Agile Trajectory Planning with DRL

Motivation

Fast navigation of autonomous quadrotors:
- push the vehicles to more aggressive maneuvers.
- Push quadrotors to their physical limits.
- Quadrotor competitions
  - Autonomous drone racing
    - IROS
    - NeurIPS
  - AlphaPilot challenge
    - develop autonomous systems that will eventually outperform expert human pilots.

Drone racing

The goal is to travel through a set of waypoints as fast as possible.
The key challenge is planning the minimum-time trajectory.
- Assuming perfect knowledge of the waypoints to pass in advance.
The planned trajectory satisfies all constraints:
- system dynamics
  - linear and angular dynamics are coupled
  - compute minimum-time trajectories requires a trade-off between maximizing linear and angular accelerations.
- diminish control authority

Sampling-based method
- RRT\(^*\)
  - can be provably optimal in the limit of infinite samples.
  - Rely on the construction of a graph.
  - commonly combine with approaches that provide a closed-form solution for trajectories.
- drawbacks
  - closed-form solution between two full quadrotor states is difficult to derive analytically when considering the nonlinear system dynamics.
    - Approximate the quadrotor as a point mass.
    - Polynomial representation method
      - faster computation times.
      - but fail to account for true actuation limits.
      - lead to suboptimal or dynamically infeasible solutions.
Optimization-based method
- Solve the problem by using discrete-time state space representations for the trajectory.
  - Rely on numerical optimization by discretizing the trajectory in time.
- Enforce the system dynamics and thrust limits as constraints.
- Require very long computation times.
- Trajectory optimization can only achieve local optima.
- Can not reliably compute feasible trajectories for
  - nonlinear systems
  - non-convex constraints
  - when the initialization is poor
RL-based method
- applications
  - waypoint following
  - autonomous landing
- neither managed to push the platform to its physical limits.

Contributions

A new approach to minimum-time trajectory generation for quadrotors is presented.
- Leveraging DRL and relative gate observations (as the policy inputs).
- Highly parallelized sampling scheme.
- maximize a 3D path progress reward.
- Adaptively compute near-time-optimal trajectories for random track layouts.
Compare to optimization-based method
- Compute extremely aggressive trajectories that are close to the time-optimal solutions provided by state-of-the-art trajectory optimization.
- Computational advantage over methods based on trajectory optimization.
- The learned NN policy can handle large track uncertainties efficiently, which is very challenging and computationally expensive for optimization-based approaches.
The first learning-based approach for tackling minimum-time quadrotor trajectory planning that is adaptive to environmental changes.
- Generalization capability
- adaptive to different and unseen racing environments.
- can be deployed in unknown, dynamic, or unstructured environemnts.
Achieving speeds of up to \(17m/s\) with physical quadrotor.
Video: https://youtu.be/Hebpmadjqn8.

Method

Quadrotor Dynamics

\[\begin{aligned} \dot{p} & = v, \\ \dot{v} & = q\odot c + g, \\ \dot{q} & = \frac{1}{2} \Lambda(\omega)\cdot q, \\ \dot{\omega} & = J^{-1}(\tau - \omega\times J \omega). \end{aligned}\]
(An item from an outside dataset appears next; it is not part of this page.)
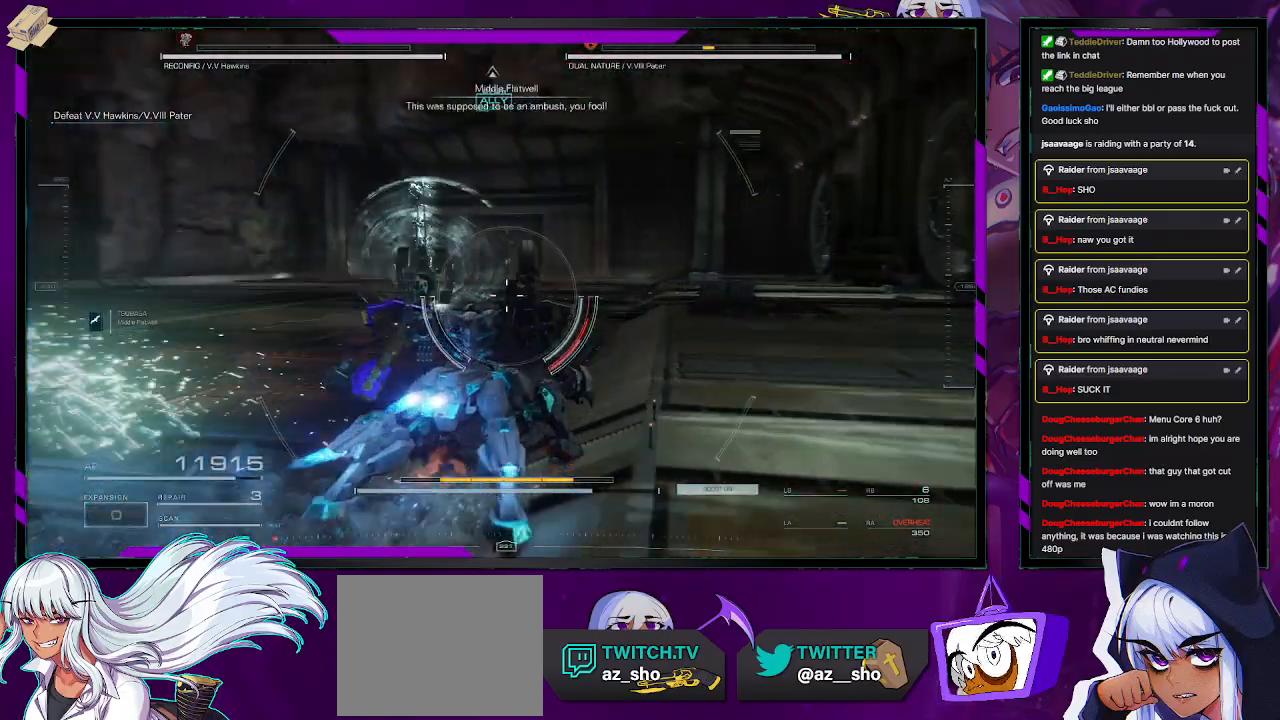
{"dt_ms": 500, "buttons": ["L1", "R2"], "left_stick": "down-right", "right_stick": "left", "events": [[250, "left_stick", "right"], [400, "left_stick", "down-right"]]}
Full state of the quadrotor:

\[x = [p,q,v,\omega].\]

Control inputs:

\[u = [f_1,f_2,f_3,f_4].\]

Using 4th order Runge-Kutta method for the dynamic equation: \(f_{RK4}(x,u,\Delta t)\).

Reward Function

Using a reward that closely approximates the true performance objective.
Provide feedback to the agent at every time step.
According to car racing.

Projection-based path progress reward

Using straight line segments connecting adjacent gate centers as a representation of the track center-line.
Project the position of the quadrotor onto the current line segment.
Given the center-line position of the quadrotor \(p_c(t)\).
Define the progress reward as follows:

\[r_p(t) = s(p_c(t)) - s(p_c(t-1)),\]

where \(s(\cdot)\in\mathbb{R}\) denotes the progress along the path.

Safety reward

Incentivize the quadrotor to fly through the gate center by penalizing small safety margins.
Reduce the risk of crashing.

\[r_s(t) = -f^2\left( 1 - \exp\left(-\frac{d_n^2}{2v}\right) \right),\]

where

\(f = \max[1-\frac{d_p}{d_{max}}, 0.0]\).
\(v = \max[(1-f)\frac{w_g}{6},0.05]\).
\(d_p\) denotes the distance of the quadrotor to the gate plane.
\(d_n\) denotes the distance of the quadrotor to the gate normal.
\(d_{max}\) specifies a threshold on the distance to the gate center in order to activate the safety reward.

Final reward function

\[r(t) = r_p(t) + a \cdot r_s(t) - b \cdot \Vert \omega_t\Vert^2 + \begin{cases} r_T & \text{if gate collision} \\ 0 & \text{else} \end{cases},\]

where

\(r_T = - \min\left[ \left( \frac{d_g}{w_g} \right)^2, 20.0 \right]\) is a terminal reward for penalizing gate collisions.
- \(d_g\) is the euclidean distance from the position of the crash to the gate center.
\(\Vert \omega_t\Vert^2\) is added to counteract large oscillations.

Observation Space

Consist of two main components:

quadrotor’s state \(s_t^{quad} = [v,\dot{v},R,\omega]\in\mathbb{R}^{18}\).
- Using rotation matrix to avoid ambiguities and discontinuities in the representation of the orientation.
race track \(s_t^{track} = [o_1,\alpha_1,\cdots,o_i,\alpha_i,\cdots], i\in[1,\cdots,N]\).
- \(o_i = [p_r,p_\theta,p_\phi]_i\in\mathbb{R}^3\) denotes the observation for gate \(i\).
- \(\alpha_i\in\mathbb{R}\) specifies the angle between the gate normal and the vector pointing from the quadrotor to the center of gate \(i\).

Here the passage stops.